Q: I’m married, 32 and would like to get up to $100,000 in life insurance. But I had a mastectomy for Stage II breast cancer and finished chemotherapy in January. All my tests came out OK. What are my options?

NAME WITHHELD

You currently have a $33,000 policy through your employer. You can increase it, if you become insurable– so apply for it in a year or two. If you leave the job, you can convert your employee coverage into individual term insurance without having to pass a health exam. (You’ll pay the premiums, of course.)

Your only other option is something called “guaranteed issue” insurance. Anyone can get these policies. But they’re expensive and you have to live more than two to four years to collect in full.

When you do apply for insurance, by the way, your health record will go to the Medical Information Bureau in West-wood, Mass. Most life insurers check that record before issuing policies. Some people worry that, if one insurer says no, another will give them an even harder time. But your file will show only which insurers, if any, requested information in the past six months. It doesn’t say whether they turned you down.

Q:. Due to a computer error, a tax lien has been levied on me in California, where I have never lived, worked, earned any money or, get this, owned any property to put a lien on. This blotch on my otherwise impeccable credit record caused Fidelity Brokerage Services to refuse to renew my Visa debit card. Letters to the state, explaining its mistake, get no response. Now what?

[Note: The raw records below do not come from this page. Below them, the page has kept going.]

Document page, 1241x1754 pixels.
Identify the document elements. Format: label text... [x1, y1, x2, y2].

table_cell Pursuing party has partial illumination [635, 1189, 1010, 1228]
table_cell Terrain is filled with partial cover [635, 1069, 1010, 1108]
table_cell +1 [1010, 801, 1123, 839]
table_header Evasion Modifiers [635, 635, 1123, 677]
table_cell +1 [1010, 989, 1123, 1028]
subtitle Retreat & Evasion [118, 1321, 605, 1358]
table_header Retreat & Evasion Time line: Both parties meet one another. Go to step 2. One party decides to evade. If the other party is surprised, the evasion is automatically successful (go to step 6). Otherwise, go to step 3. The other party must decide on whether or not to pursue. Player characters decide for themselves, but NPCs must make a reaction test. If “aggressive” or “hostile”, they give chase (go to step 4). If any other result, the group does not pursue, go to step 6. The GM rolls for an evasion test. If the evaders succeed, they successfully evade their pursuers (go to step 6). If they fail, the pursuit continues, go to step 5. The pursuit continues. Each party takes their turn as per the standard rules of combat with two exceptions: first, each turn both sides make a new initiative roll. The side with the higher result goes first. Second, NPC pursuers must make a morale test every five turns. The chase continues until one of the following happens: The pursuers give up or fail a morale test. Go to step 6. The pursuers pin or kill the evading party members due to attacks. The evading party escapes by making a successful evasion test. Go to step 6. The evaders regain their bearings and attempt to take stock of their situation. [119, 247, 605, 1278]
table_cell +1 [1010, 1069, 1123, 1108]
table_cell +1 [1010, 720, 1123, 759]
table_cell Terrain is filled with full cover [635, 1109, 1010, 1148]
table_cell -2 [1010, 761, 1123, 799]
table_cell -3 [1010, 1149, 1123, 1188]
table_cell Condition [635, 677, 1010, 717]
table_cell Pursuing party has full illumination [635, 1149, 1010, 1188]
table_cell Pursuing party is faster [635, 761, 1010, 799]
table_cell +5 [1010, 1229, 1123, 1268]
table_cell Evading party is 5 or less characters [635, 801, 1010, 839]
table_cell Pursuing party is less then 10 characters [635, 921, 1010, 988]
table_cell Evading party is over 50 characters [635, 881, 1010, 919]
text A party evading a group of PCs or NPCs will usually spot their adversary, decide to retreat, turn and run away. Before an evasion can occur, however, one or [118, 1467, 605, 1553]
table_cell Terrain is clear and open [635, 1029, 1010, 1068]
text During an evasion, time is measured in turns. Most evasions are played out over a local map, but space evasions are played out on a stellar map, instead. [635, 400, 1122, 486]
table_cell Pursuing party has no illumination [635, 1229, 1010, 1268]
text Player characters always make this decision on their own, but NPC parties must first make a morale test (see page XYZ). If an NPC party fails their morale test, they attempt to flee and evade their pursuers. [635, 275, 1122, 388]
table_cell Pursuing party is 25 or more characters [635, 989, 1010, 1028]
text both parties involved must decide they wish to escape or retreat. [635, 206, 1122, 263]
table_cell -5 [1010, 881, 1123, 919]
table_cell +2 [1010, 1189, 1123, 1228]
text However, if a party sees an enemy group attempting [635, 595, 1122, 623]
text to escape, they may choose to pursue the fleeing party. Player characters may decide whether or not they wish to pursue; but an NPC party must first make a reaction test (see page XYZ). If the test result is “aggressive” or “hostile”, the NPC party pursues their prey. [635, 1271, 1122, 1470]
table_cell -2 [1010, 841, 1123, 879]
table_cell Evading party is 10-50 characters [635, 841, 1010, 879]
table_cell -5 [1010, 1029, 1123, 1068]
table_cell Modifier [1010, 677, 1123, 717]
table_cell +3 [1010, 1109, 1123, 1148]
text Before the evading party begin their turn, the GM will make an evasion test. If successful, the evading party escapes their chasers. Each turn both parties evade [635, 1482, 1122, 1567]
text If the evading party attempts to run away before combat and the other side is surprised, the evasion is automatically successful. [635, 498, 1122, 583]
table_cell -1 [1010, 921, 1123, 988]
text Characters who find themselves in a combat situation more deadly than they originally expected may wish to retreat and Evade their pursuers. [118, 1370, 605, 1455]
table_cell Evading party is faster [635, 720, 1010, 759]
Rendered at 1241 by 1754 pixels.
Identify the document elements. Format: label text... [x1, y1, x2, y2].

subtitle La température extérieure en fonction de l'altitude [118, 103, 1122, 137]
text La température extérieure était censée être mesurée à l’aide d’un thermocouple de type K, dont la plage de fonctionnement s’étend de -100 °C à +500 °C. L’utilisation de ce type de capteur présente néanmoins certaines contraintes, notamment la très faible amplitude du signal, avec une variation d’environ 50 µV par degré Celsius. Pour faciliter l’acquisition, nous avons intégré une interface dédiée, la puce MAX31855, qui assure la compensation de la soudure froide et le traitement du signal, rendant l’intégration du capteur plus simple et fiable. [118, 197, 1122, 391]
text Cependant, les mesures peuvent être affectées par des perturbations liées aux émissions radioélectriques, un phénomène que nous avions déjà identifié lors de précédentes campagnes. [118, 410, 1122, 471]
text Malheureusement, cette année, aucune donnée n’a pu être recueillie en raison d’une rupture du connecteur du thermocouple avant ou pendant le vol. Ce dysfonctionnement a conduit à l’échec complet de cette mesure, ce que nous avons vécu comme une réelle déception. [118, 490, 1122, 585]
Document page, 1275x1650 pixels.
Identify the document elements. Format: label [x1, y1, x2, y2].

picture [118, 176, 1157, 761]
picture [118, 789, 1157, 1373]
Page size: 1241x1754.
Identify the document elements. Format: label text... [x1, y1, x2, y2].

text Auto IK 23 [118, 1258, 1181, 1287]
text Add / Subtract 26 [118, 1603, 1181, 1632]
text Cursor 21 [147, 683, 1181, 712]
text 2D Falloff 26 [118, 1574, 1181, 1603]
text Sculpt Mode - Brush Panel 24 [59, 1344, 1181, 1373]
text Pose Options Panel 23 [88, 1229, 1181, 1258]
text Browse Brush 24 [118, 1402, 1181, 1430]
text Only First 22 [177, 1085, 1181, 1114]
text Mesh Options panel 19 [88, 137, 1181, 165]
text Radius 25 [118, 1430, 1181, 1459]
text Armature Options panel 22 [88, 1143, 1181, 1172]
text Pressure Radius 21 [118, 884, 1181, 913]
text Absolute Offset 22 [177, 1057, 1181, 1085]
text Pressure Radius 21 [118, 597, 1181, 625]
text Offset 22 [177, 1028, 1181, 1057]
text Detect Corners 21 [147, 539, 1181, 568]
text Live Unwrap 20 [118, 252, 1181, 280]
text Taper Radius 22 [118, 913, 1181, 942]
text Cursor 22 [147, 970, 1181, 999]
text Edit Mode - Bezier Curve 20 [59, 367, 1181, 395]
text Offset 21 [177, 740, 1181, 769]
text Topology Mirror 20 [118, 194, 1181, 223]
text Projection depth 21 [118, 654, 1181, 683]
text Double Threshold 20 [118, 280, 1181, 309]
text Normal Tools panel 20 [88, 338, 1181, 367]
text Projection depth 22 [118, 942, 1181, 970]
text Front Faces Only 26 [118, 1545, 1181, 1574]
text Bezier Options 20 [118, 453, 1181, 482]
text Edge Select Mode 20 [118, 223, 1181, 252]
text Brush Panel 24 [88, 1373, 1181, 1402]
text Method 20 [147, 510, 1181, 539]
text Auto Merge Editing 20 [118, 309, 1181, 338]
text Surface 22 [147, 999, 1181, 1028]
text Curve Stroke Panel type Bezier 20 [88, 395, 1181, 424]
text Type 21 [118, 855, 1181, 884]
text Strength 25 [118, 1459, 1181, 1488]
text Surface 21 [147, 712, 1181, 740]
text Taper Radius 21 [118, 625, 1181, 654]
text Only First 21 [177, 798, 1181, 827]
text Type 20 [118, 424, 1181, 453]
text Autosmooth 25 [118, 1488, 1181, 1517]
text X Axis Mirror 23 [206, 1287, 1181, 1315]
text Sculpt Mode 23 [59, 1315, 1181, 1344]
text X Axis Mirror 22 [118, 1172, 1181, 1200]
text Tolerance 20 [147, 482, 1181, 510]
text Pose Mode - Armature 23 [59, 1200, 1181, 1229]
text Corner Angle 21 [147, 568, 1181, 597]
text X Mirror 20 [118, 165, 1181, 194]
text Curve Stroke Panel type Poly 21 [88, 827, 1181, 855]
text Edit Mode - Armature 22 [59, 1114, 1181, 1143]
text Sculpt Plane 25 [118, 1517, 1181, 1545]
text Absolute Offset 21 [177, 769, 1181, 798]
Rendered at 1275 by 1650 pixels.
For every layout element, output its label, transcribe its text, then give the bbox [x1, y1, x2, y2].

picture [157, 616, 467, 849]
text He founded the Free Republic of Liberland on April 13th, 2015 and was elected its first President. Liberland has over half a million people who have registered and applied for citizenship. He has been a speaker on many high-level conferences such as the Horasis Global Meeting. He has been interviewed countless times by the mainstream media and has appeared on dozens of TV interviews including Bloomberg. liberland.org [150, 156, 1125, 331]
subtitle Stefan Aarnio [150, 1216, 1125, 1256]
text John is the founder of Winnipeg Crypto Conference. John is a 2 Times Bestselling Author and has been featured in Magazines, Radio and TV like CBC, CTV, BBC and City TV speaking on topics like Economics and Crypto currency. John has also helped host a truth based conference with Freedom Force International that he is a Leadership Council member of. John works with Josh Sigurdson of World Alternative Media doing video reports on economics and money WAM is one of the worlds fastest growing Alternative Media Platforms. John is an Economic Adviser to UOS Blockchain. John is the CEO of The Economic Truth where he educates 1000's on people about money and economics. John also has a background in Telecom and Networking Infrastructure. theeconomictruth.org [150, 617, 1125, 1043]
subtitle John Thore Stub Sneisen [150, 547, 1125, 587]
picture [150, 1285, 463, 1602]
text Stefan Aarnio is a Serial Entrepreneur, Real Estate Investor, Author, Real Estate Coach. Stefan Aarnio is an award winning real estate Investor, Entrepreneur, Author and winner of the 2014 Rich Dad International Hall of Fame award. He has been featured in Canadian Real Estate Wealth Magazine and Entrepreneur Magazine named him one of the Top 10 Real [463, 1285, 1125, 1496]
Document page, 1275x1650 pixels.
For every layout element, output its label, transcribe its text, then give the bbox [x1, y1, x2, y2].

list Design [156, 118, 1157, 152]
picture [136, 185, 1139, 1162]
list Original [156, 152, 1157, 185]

BERTRAM RHODES, BARBOURSVILLE, VA.

California levied a tax on Rhodes’s 1991 pension income because his former employer, the Northrop Corp., mistakenly reported that he had earned money within the state. He wrote four letters explaining the error but California paid no attention. A spokesperson for the state’s Franchise Tax Board concedes that Rhodes wrote to the right address and can’t explain why he was ignored. Procedurally, California should have asked Northrop to confirm or deny his claim. When it finally did two weeks ago, Northrop said that Rhodes was right.

Under federal law, unpaid liens should be wiped off your record after seven years. But many state laws allow them to be reported longer, says Norman Magnuson of the Associated Credit Bureaus. By law, credit bureaus have to re-verify any data you say is wrong; in this case, alas, the lien showed up. By right, the law should require an entity that originates bad-credit data to re-verify, too.